Change is happening, despite the anger of those clinging to white supremacy, despite the silence of those comfortable with white privilege. Whatever our own race or immigrant status, we can choose how we handle this change. Can we, Unitarian Universalists who claim to value diversity, reduce this fear, perhaps even our own? Can we foster cultural harmony when we’re primarily a white mono-culture?

I believe we can help America be the America Hughes dreamed of when we break down the barriers that divide us and get to know each other. When we look closely at white privilege and make conscious effort to dismantle white cultural dominance, we’ll be making room for all cultures, and that will reduce fear. For those of us who identify as white, changing our perspective along with the country’s, is a significant spiritual challenge. It means de-centering our whiteness when we’re swimming in a sea of white culture.
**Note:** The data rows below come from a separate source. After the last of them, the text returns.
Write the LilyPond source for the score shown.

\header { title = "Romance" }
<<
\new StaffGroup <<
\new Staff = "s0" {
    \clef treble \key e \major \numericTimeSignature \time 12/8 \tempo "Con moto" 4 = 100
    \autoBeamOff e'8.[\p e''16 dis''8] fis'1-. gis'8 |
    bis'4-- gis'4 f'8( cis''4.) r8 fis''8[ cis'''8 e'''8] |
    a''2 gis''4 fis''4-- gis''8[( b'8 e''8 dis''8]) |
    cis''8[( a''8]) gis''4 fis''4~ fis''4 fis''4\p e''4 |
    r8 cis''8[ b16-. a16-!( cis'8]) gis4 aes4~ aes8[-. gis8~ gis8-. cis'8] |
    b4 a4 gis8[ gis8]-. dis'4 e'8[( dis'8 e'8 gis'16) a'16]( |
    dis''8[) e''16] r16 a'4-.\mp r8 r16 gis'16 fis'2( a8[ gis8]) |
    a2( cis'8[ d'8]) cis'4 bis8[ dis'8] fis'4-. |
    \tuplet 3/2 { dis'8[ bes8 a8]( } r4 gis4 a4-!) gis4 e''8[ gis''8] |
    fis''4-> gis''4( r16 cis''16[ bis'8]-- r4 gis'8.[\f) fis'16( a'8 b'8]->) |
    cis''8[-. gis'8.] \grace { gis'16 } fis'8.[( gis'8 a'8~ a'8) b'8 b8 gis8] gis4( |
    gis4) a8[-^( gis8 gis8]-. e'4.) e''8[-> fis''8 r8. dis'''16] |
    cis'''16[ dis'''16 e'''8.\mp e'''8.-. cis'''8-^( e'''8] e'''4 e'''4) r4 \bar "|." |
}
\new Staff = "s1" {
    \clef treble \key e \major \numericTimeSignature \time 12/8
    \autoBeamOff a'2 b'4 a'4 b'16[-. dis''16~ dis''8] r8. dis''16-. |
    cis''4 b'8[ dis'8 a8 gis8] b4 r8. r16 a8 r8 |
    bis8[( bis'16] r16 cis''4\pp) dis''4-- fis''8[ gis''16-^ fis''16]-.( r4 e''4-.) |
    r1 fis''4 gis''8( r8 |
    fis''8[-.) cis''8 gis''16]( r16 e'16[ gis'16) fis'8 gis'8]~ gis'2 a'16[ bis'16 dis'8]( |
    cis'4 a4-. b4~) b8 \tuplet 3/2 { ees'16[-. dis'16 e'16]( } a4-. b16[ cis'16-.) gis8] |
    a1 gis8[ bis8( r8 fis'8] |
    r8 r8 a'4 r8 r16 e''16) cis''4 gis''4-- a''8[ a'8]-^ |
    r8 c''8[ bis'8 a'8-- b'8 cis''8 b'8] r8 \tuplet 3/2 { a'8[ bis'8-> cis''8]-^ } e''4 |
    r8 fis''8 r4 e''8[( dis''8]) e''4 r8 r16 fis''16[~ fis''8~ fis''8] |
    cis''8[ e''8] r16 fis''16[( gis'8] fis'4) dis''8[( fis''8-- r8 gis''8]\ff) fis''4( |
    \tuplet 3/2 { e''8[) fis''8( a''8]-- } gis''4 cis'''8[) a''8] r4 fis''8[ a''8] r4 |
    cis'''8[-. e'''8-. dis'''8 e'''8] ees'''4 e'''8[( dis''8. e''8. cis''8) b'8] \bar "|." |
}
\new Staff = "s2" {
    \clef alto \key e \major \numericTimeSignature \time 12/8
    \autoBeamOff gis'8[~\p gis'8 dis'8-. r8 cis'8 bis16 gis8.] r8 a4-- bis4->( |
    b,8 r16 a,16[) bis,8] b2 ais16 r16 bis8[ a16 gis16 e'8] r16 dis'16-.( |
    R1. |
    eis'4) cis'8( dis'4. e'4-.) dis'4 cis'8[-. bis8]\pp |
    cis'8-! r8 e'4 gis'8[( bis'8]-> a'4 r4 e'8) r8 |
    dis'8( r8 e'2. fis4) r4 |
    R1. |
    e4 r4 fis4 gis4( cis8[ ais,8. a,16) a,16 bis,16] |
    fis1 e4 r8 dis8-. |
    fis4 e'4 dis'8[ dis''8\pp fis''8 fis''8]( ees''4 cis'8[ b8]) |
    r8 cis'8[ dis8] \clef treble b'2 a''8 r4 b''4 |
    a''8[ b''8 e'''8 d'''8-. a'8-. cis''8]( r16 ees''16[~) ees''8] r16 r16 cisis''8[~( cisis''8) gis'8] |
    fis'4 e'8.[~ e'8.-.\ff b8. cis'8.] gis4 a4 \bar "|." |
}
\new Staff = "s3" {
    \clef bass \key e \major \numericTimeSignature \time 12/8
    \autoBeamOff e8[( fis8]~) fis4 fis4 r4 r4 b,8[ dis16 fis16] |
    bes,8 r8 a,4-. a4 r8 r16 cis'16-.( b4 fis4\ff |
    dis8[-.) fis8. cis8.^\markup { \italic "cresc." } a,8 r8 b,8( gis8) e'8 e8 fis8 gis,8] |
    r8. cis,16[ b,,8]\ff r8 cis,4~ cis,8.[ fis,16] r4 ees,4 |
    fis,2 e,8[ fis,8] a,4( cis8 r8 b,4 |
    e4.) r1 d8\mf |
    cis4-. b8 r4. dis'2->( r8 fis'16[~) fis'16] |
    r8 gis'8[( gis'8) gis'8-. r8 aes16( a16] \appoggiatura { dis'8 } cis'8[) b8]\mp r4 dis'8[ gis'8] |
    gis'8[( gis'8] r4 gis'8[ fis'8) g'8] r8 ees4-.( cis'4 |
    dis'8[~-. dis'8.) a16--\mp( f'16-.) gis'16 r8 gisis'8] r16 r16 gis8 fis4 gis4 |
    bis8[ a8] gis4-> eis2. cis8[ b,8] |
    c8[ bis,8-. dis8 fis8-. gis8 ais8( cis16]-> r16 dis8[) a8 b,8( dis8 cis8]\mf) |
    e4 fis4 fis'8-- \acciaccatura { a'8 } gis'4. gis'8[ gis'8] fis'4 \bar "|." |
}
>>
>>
As a white female, I’m comfortable with white culture, but I know my white privilege must end. As a mother, I can’t imagine the fear of a woman who wonders if her son will be arrested or simply be alive at the end of the day. That fear no one should have. Losing my white privilege will discomfort me, but my discomfort is nothing compared to that of historically marginalized people. I can’t accept the oppression of some people while being true to my UU Principles.

This congregation will continue to offer book discussions, classes, and other opportunities to learn about de-centering whiteness and systemic racism. We’ll be revisiting our Welcoming Congregation status and recommit to making room for gays, lesbians, bisexual, transgender, and gender queer folks. And we’ll be making opportunities for you to engage with people who are different from you, whoever you are, whatever labels you wear. We want to engage in healthy, life-affirming ways with those who differ from me or from you, theologically, politically, ethnically, and more. For that is how fear will be eliminated and the promise of our founders made real.

Activist and columnist for Salon, Al Jazeera English, and other media outlets, Paul Rosenberg writes:

America’s promise means nothing, and belongs to none of us, unless it belongs to the least among us, the most discounted, oppressed and despised. We are not doing anyone a favor or being selfless when we align ourselves with the powerless, the forgotten, the strangers among us. We are taking the only sure path to our own salvation.

If anyone is excluded from universal promises and protections, then we all are. It’s just a matter of time for each of us before our individual luck runs out. There is no one whose life is so foreign, so strange and alien to us that it does not reflect on our own humanity. In fact, the more strange and alien it at first appears, the deeper the connection ultimately goes. []

We are interconnected and interdependent beings. We cannot allow fear and difference to try to separate us.

Dr. Martin Luther King, Jr., once said, “We must learn to live together as brothers or perish together as fools.” Let us not be such fools.

Questions for Reflection or Discussion:

  1. America is a ‘land of many colors’. What do you value most about our cultural differences? What concerns you most about our cultural differences?
  2. Does the projected demographic change from a white majority to a multi-cultural majority in our nation trouble you, and/or do you look forward to it? Share.
  3. Have you ever felt hate or suspicion directed at you because of some identity you display? How have you responded to that? What might this UU community do to reduce fear and hate?